Yossi Schwartz ISL (RCIT section in Israel/Occupied Palestine), 04.07.2024
The annual tabletop role-playing game (TTRPG) tournament has been canceled as part of the largest and oldest gaming convention in the US after it was heavily criticized by the supporters of the genocide of the Palestinians for excluding scores from the ceremony and preventing the Zionists from being nominated for awards.
About two weeks ago, the Creators Awards Ceremony in the field of tabletop role-playing games (CRIT) changed a section of its regulations and made it clear that “people who identify as Zionists, who promote Zionist materials or the supporters of Zionism” will not be able to be nominated for one of the awards handed out at the ceremony.
The CRIT award process is similar to a democratic election. It begins with members of the tabletop RPG community proposing candidates who are then screened and nominated for selection in primaries. Those who pass these two stages compete against each other.
The tournament where the winners of the elections were supposed to be announced was to be held as part of the “Gen Con” conference (one of the largest and oldest tabletop role-playing and board game conferences in North America that takes place every year in Indianapolis and attracts tens of thousands of participants from all over the world) that will take place this year between August 1 and 4, However, the organizers of the CRIT awards ceremony announced earlier this week that they would not participate in the conference because they were concerned about their safety after receiving sharp criticism for denying supporters of Israel the possibility of being nominated for the award, a decision defined as anti-Semitic by pro-Zionists
Not surprisingly, the racist Anti-Defamation League strongly attacked the organizers of the CRIT ceremony for their new policy. In a tweet published on the X network, the league stated that “disqualifying people just because they are Zionists – this means because they support the right of the Jewish people to self-determination and the right to exist of the State of Israel is an anti-Semitic policy.”
In the history of the US, the supporters of the Confederation condemned the North and those who opposed slavery as anti-whites:
“It began with Abraham Lincoln’s election as president of the United States. What concerned Southerners most about Lincoln’s election was his opposition to the expansion of slavery into the territories; Southern politicians were clear about that. If new states could not be slave states, went the argument. It was only a matter of time before the South’s clout in Congress would fade, abolitionists would be ascendant, and the South’s “peculiar institution” – the right to own human beings as property – would be in peril.
Even those Southerners who did not own slaves opposed the freedom of slaves. Why would they risk their livelihoods by leaving the United States and pledging allegiance to a new nation grounded in the proposition that all men are not created equal, a nation established to preserve a type of property that they did not own?

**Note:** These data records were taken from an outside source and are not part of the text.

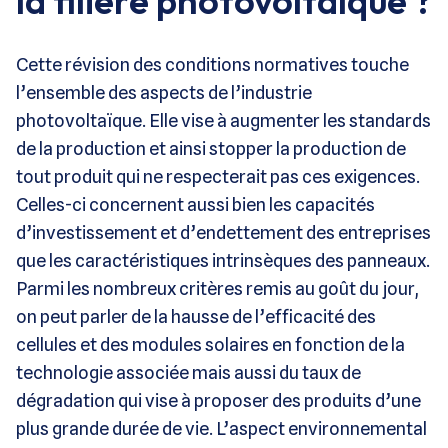
la filière photovoltaïque ?
Cette révision des conditions normatives touche
l’ensemble des aspects de l’industrie
photovoltaïque. Elle vise à augmenter les standards
de la production et ainsi stopper la production de
tout produit qui ne respecterait pas ces exigences.
Celles-ci concernent aussi bien les capacités
d’investissement et d’endettement des entreprises
que les caractéristiques intrinsèques des panneaux.
Parmi les nombreux critères remis au goût du jour,
on peut parler de la hausse de l’efficacité des
cellules et des modules solaires en fonction de la
technologie associée mais aussi du taux de
dégradation qui vise à proposer des produits d’une
plus grande durée de vie. L’aspect environnemental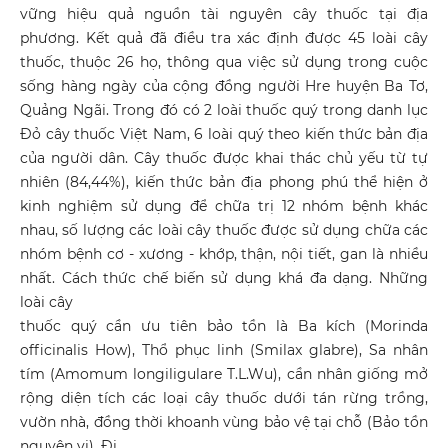
vững hiệu quả nguồn tài nguyên cây thuốc tại địa
phương. Kết quả đã điều tra xác định được 45 loài cây
thuốc, thuộc 26 họ, thông qua việc sử dụng trong cuộc
sống hàng ngày của cộng đồng người Hre huyện Ba Tơ,
Quảng Ngãi. Trong đó có 2 loài thuốc quý trong danh lục
Đỏ cây thuốc Việt Nam, 6 loài quý theo kiến thức bản địa
của người dân. Cây thuốc được khai thác chủ yếu từ tự
nhiên (84,44%), kiến thức bản địa phong phú thể hiện ở
kinh nghiệm sử dụng để chữa trị 12 nhóm bệnh khác
nhau, số lượng các loài cây thuốc được sử dụng chữa các
nhóm bệnh cơ - xương - khớp, thận, nội tiết, gan là nhiều
nhất. Cách thức chế biến sử dụng khá đa dạng. Những
loài cây
thuốc quý cần ưu tiên bảo tồn là Ba kích (Morinda
officinalis How), Thổ phục linh (Smilax glabre), Sa nhân
tím (Amomum longiligulare T.L.Wu), cần nhân giống mở
rộng diện tích các loại cây thuốc dưới tán rừng trồng,
vườn nhà, đồng thời khoanh vùng bảo vệ tại chỗ (Bảo tồn
nguyên vị). Đi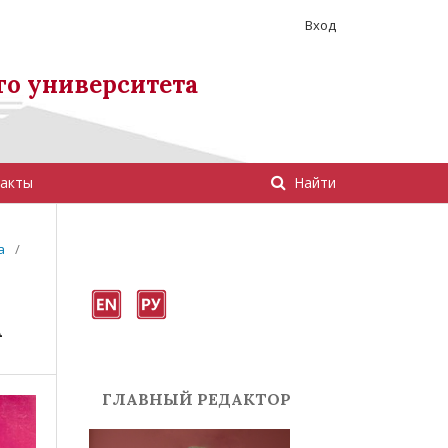
Вход
го университета
акты
Найти
а
/
А
ГЛАВНЫЙ РЕДАКТОР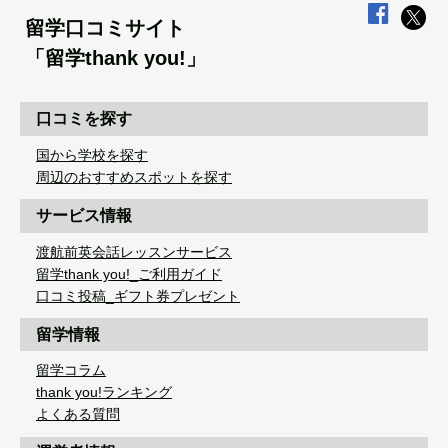
留学口コミサイト
「留学thank you!」
口コミを探す
国から学校を探す
周辺のおすすめスポットを探す
サービス情報
渡航前英会話レッスンサービス
留学thank you!_ご利用ガイド
口コミ投稿_ギフト券プレゼント
留学情報
留学コラム
thank you!ランキング
よくある質問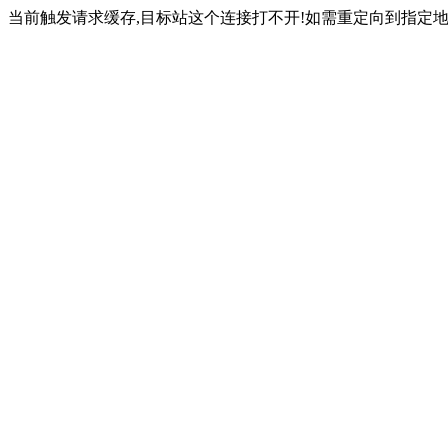
当前触发请求缓存,目标站这个连接打不开!如需重定向到指定地址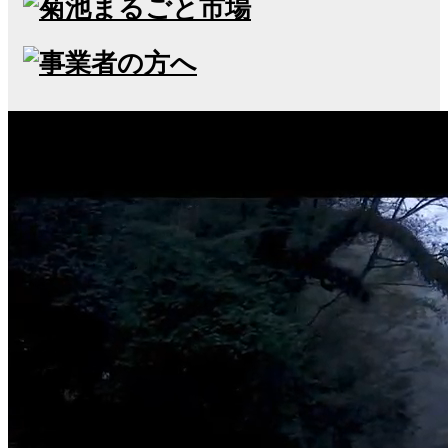
一般社団法人 菊池観光協会
〒861-1331 熊本県菊池市隈府1273-1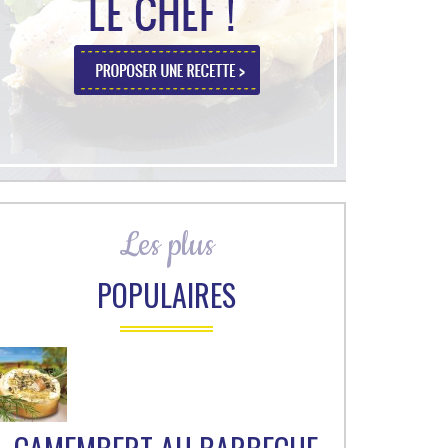
Les plus
POPULAIRES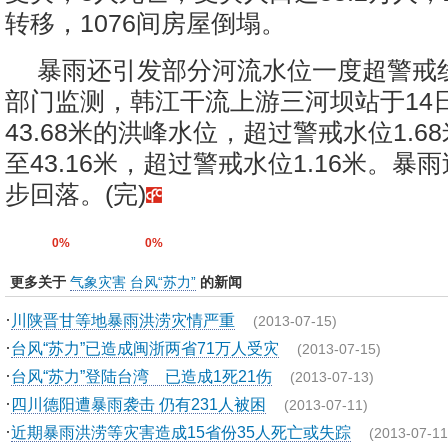
转移，1076间房屋倒塌。
暴雨还引发部分河流水位一度超警戒
部门监测，韩江干流上游三河坝站于14日
43.68米的洪峰水位，超过警戒水位1.6
至43.16米，超过警戒水位1.16米。暴
步回落。(完)
0%
0%
更多关于
气象灾害
台风“苏力”
的新闻
·
川陕晋甘等地暴雨洪涝灾情严重
(2013-07-15)
·
台风“苏力”已造成闽浙两省71万人受灾
(2013-07-15)
·
台风“苏力”登陆台湾 已造成1死21伤
(2013-07-13)
·
四川德阳遭暴雨袭击 仍有231人被困
(2013-07-11)
·
近期暴雨洪涝等灾害造成15省份35人死亡或失踪
(2013-07-11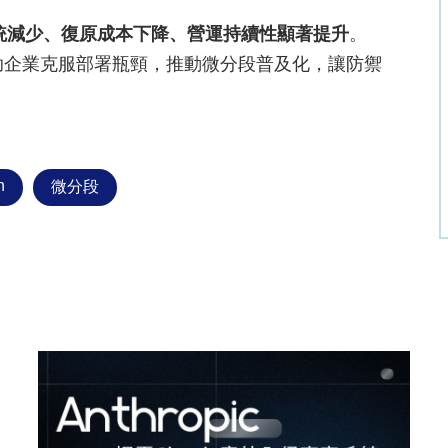
統減少、復原成本下降、營運持續性顯著提升
。
術，協助企業克服部署瓶頸，推動微分段普及化，讓防禦
n
微分段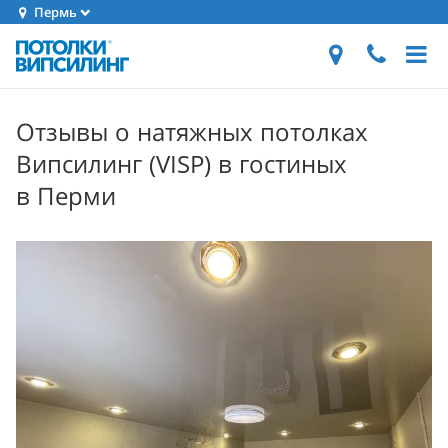
Пермь
Отзывы о натяжных потолках
Випсилинг (VISP) в гостиных
в Перми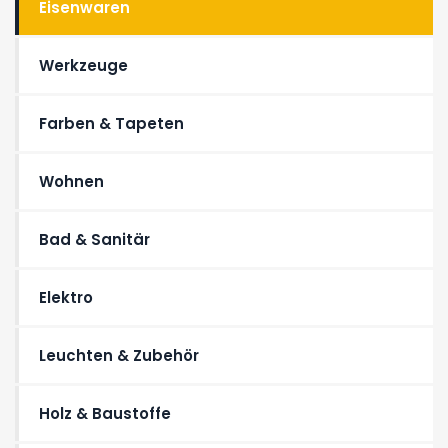
Eisenwaren
Werkzeuge
Farben & Tapeten
Wohnen
Bad & Sanitär
Elektro
Leuchten & Zubehör
Holz & Baustoffe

In 1860 more than 4 million enslaved humans lived in the South, and they touched every aspect of the region’s social, political, and economic life. Slaves did not just work on plantations. In cities such as Charleston, they cleaned the streets and toiled as bricklayers, carpenters, blacksmiths, bakers, and laborers. They worked as dockhands and stevedores grew and sold produce, purchased goods, and carted them back to their masters’ homes, where they cooked the meals, cleaned, raised the children, and tended to the daily chores. Charleston looks more like a Negro country than a country settled by white people.
Fear of a slave rebellion was common. The establishment of a black republic in Haiti and the insurrections, threatened and real, of Gabriel Prosser, Denmark Vesey, and Nat Turner stoked the fires. John Brown’s raid at Harper’s Ferry sent shockwaves through the South. Throughout the decades leading up to 1860, slavery was a burning national issue, and political battles raged over the admission of new states as slave or free. The Missouri Compromise and the Compromise of 1850 were struck, but the controversy could not be laid to rest.
The South felt increasingly isolated as the North increased its criticism of slavery. Abolitionist societies sprang up; Northern publications demanded the immediate end of slavery, politicians waxed shrill about the immorality of human bondage, and overseas, the British parliament terminated slavery in the British West Indies. A prominent historian accurately noted that “by the late 1850s, most white Southerners viewed themselves as prisoners in their own country, condemned by what they saw as a hysterical abolition movement.”
As Southerners became increasingly isolated, they reacted by defending slavery. The institution, they said, was not evil but a positive good, a practical and moral necessity. Controlling the slave population was a matter of concern for all Whites, whether they owned slaves or not. Curfews governed the movement of slaves at night, and vigilante committees patrolled the roads, dispensing summary justice to wayward slaves and whites suspected of harboring abolitionist views. Laws were passed against the dissemination of abolitionist literature.” [1]
When you see or read the complaints of the Zionists who claim that to oppose the genocide of the Palestinians is anti-Semitism as Israel has the right to its special attitude toward the Palestinians, you cannot be blind to the similarity of the Zionists and the Southern whites before the civil war. To those who would like to see the confederation again.
Down with Zionism!
For Palestine, red and free from the river to the sea!